【小池栄子さん・向井理さんインタビュー】「新感線に出るたびに『これは出るものじゃなく、観るものだな』と後悔するんです(笑)
「新感線のような劇団ってほかにないから、比較しようがない」(向井さん)
——個性的な劇団員の皆さんが集まるなか、ゲスト俳優の方にはどんな役割が求められるのでしょうか。
向井 4年前に出演したとき、高田聖子さんが「劇団員はスパイスだから」と話していたんです。でもスパイスだけだと料理にはならないから、カレーで言えばごはんのような存在がゲストだと。説明台詞をちゃんと言う、物語を回す、見せ場を作る……。そういう基礎をゲストが固めていれば、個性派集団の劇団員が際立つから。僕らがそこに入っても勝てるわけはないし。だから毎回、「この劇団にないものは何だろう?」と探してますね。

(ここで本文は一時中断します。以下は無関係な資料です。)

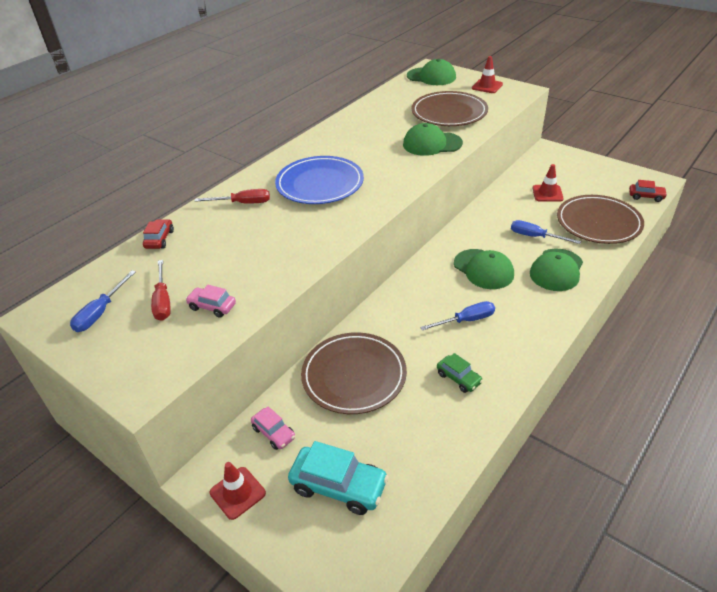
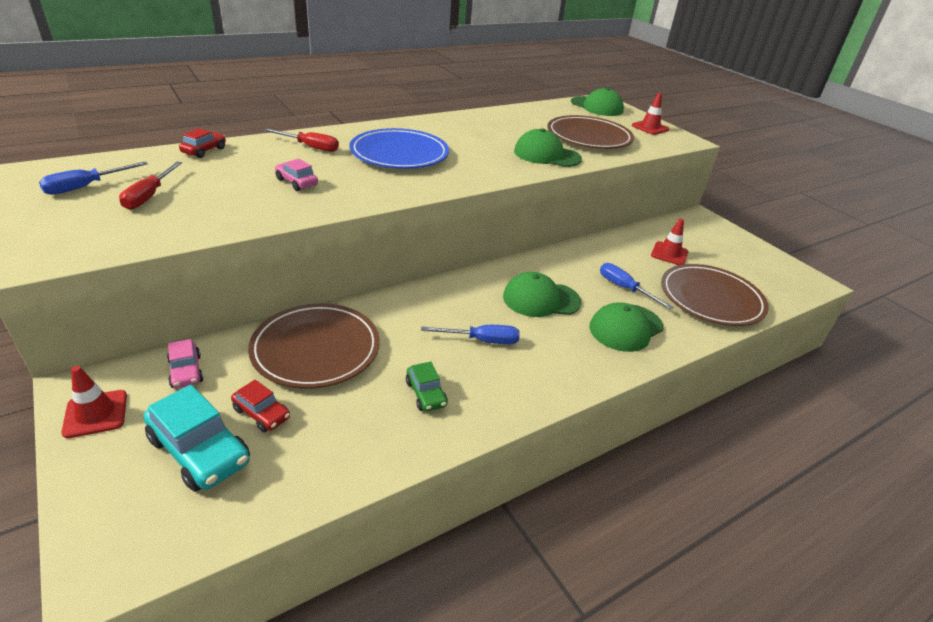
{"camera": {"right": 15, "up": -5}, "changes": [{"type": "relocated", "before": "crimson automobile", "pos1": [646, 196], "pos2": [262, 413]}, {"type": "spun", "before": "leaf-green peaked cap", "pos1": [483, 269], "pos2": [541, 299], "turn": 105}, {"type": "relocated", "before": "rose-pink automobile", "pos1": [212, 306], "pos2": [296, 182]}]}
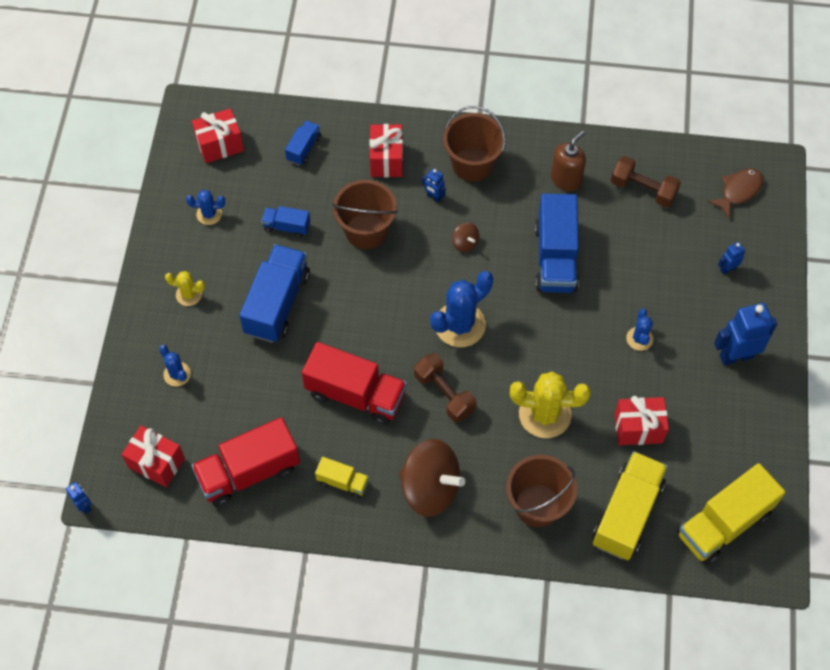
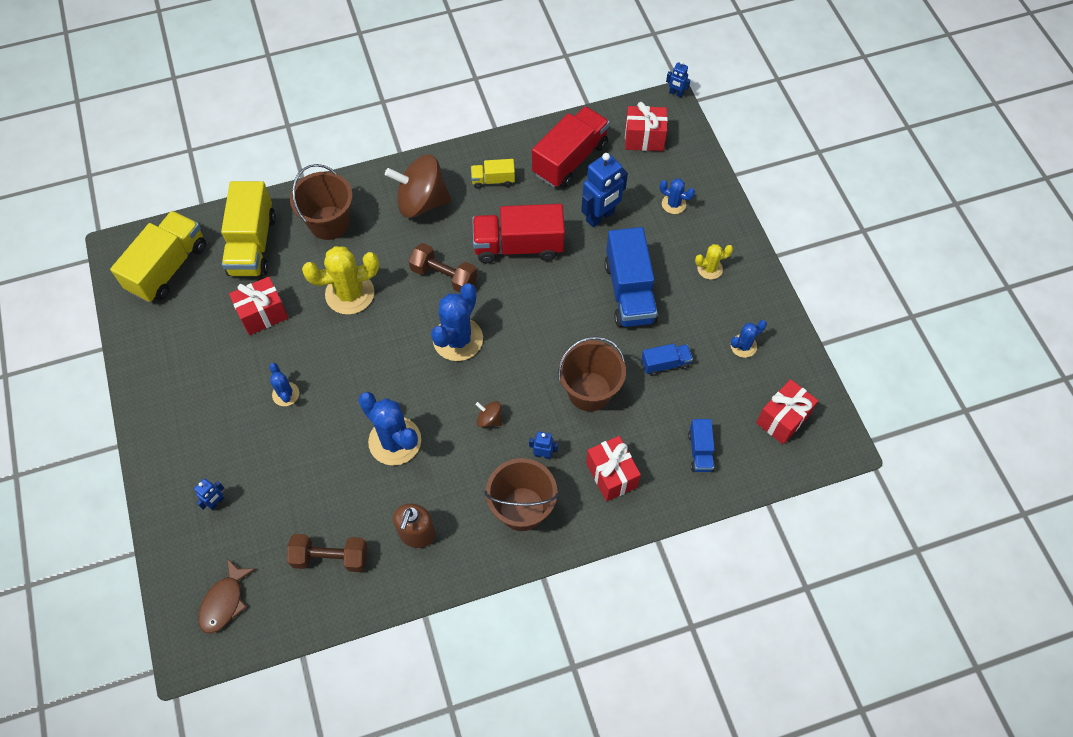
{"camera": {"right": 155, "up": 0}, "changes": [{"type": "exchanged", "before": "cobalt truck", "after": "cobalt saguaro cactus", "pos1": [555, 258], "pos2": [395, 441]}, {"type": "relocated", "before": "cobalt robot", "pos1": [736, 356], "pos2": [600, 217]}]}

小池 私は劇団員の方々に支えられていると感じますね。「調整はこっちでやるから、自由にやりなさい」というような。現場で他の人を萎縮させないって、すごいことだと思うんです。
向井 初めてのときは、ずっと怒られるんじゃないかと思って、もう怖くて怖くて。だけど誰にも怒られなかった(笑)。新感線のような劇団ってほかにないから、比較しようがないけど、真面目な人しかいない。
小池 そして、品がいい。ともすれば、「私が」「俺が」と前に出てバランスを崩してしまいそうな内容でも、仲間に対してリスペクトを持ちながらやっているし、下品なことをしても下品にならない。それはお芝居に対して真摯に向き合っているからだと思うんです。
向井 ちゃんとお客さんのほうを向いている感じがします。お金を払って観てもらうからには、楽しませなきゃいけない、という考えが根本にある。
小池 すごいバランスだよね。やっぱり学生時代から一緒にやってきたというのが大きいんでしょうね。そういう仲間と出会って何十年も一緒に仕事できるって、本当にうらやましい。
向井 村木仁さんや逆木圭一郎さんが、「演出のいのうえ(ひでのり)さんはみんなが年を重ねてることを忘れてるから、20年前と同じ歩幅でやらせようとするけど、それは無理」って言ってて(笑)。いのうえさんがお尻を叩いて当時のエネルギー量を持続させてるんだろうと思います。
小池 ひいひい言いながらやってるのが心を打つし、面白いんだよね。その出し惜しみしない感じが嬉しい。
向井 役者側がつらければつらいほど、観る側にも面白さが伝わりますよね。だから、新感線に出るたびに「これは出るものじゃなく、観るものだな」と後悔するんですけどね(笑)。